→ **DATASET**
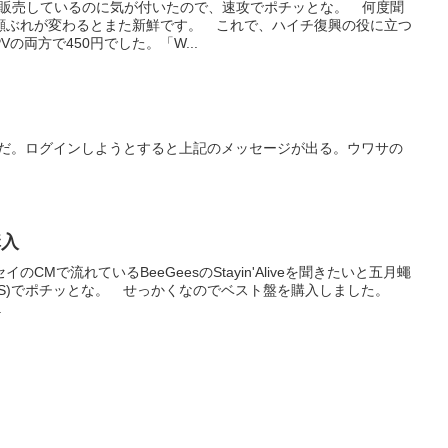
oreで販売しているのに気が付いたので、速攻でポチッとな。 何度聞
顔ぶれが変わるとまた新鮮です。 これで、ハイチ復興の役に立つ
の両方で450円でした。「W...
うだ。ログインしようとすると上記のメッセージが出る。ウワサの
購入
CMで流れているBeeGeesのStayin'Aliveを聞きたいと五月蠅
nbsp(US)でポチッとな。 せっかくなのでベスト盤を購入しました。
.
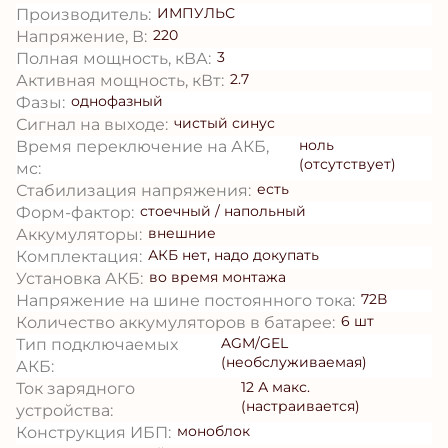
ИМПУЛЬС
Производитель:
220
Напряжение, В:
3
Полная мощность, кВА:
2.7
Активная мощность, кВт:
однофазный
Фазы:
чистый синус
Сигнал на выходе:
ноль
Время переключение на АКБ,
(отсутствует)
мс:
есть
Стабилизация напряжения:
стоечный / напольный
Форм-фактор:
внешние
Аккумуляторы:
АКБ нет, надо докупать
Комплектация:
во время монтажа
Установка АКБ:
72В
Напряжение на шине постоянного тока:
6 шт
Количество аккумуляторов в батарее:
AGM/GEL
Тип подключаемых
(необслуживаемая)
АКБ:
12 А макс.
Ток зарядного
(настраивается)
устройства:
моноблок
Конструкция ИБП:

→ **TASK DESCRIPTION**
Pick out each line of the data above that contains the word "Напряжение", and copy those lines. Matching is case-sensitive.

→ **EXERCISE RESULT**
Напряжение, В:
Напряжение на шине постоянного тока:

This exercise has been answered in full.